» **Action item**: Produce an exact transcription of the data, with the images left out.

+++

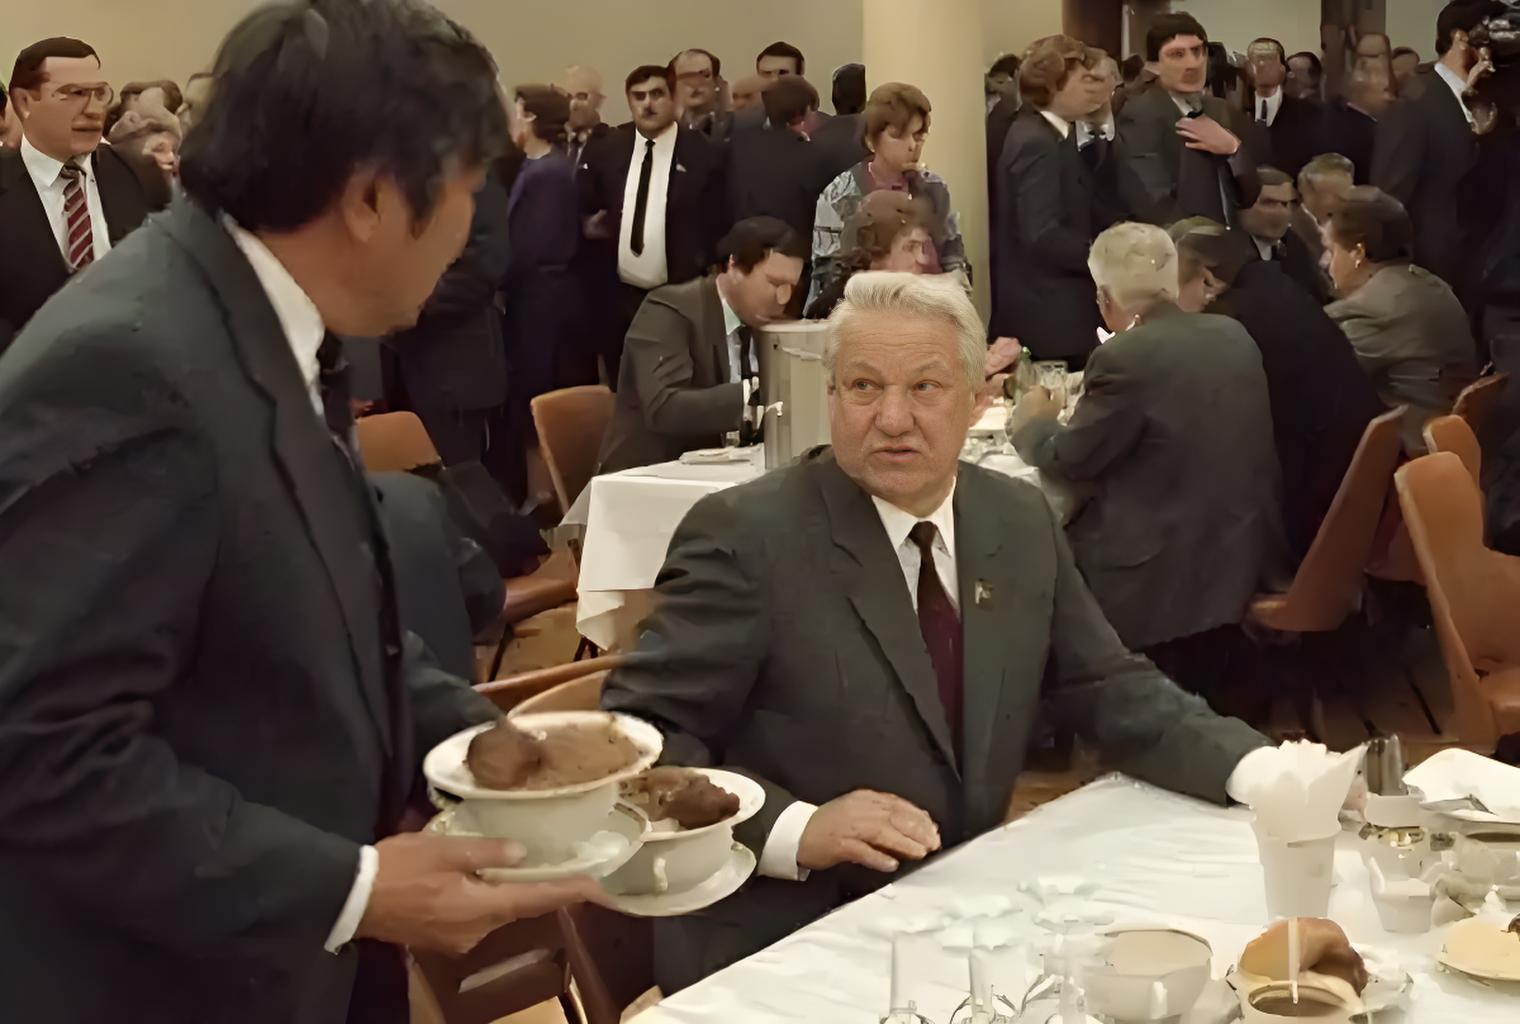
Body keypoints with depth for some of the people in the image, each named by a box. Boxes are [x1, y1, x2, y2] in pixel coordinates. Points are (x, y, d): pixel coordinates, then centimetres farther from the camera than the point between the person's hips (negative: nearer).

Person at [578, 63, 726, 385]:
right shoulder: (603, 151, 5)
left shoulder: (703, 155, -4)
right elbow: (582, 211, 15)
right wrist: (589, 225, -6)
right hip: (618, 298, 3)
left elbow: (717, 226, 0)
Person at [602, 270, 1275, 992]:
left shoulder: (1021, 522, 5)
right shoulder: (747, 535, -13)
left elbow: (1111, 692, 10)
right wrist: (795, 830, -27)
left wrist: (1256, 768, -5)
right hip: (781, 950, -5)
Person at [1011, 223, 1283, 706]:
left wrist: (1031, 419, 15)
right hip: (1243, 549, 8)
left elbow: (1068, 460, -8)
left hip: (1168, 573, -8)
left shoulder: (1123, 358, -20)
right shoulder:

+++

» **Result for this task**:
Body keypoints with depth for some of the people in the image, each named by a box. Boxes are [x1, y1, x2, y2] in pixel coordinates. Points are (x, y, d): pixel coordinates, then centimetres farther from the camera than the point between the person's hips (negative: nearer).

Person at [578, 63, 726, 385]:
right shoulder: (603, 151, 5)
left shoulder: (703, 155, -4)
right elbow: (582, 211, 15)
right wrist: (589, 225, -6)
right hip: (618, 298, 3)
left elbow: (717, 226, 0)
Person at [602, 270, 1275, 992]:
left shoulder: (1021, 522, 5)
right shoulder: (747, 535, -13)
left elbow: (1111, 692, 10)
right wrist: (795, 830, -27)
left wrist: (1256, 768, -5)
right hip: (781, 950, -5)
Person at [1011, 223, 1283, 706]:
left wrist: (1031, 419, 15)
right hip: (1243, 549, 8)
left elbow: (1068, 460, -8)
left hip: (1168, 573, -8)
left shoulder: (1123, 358, -20)
right shoulder:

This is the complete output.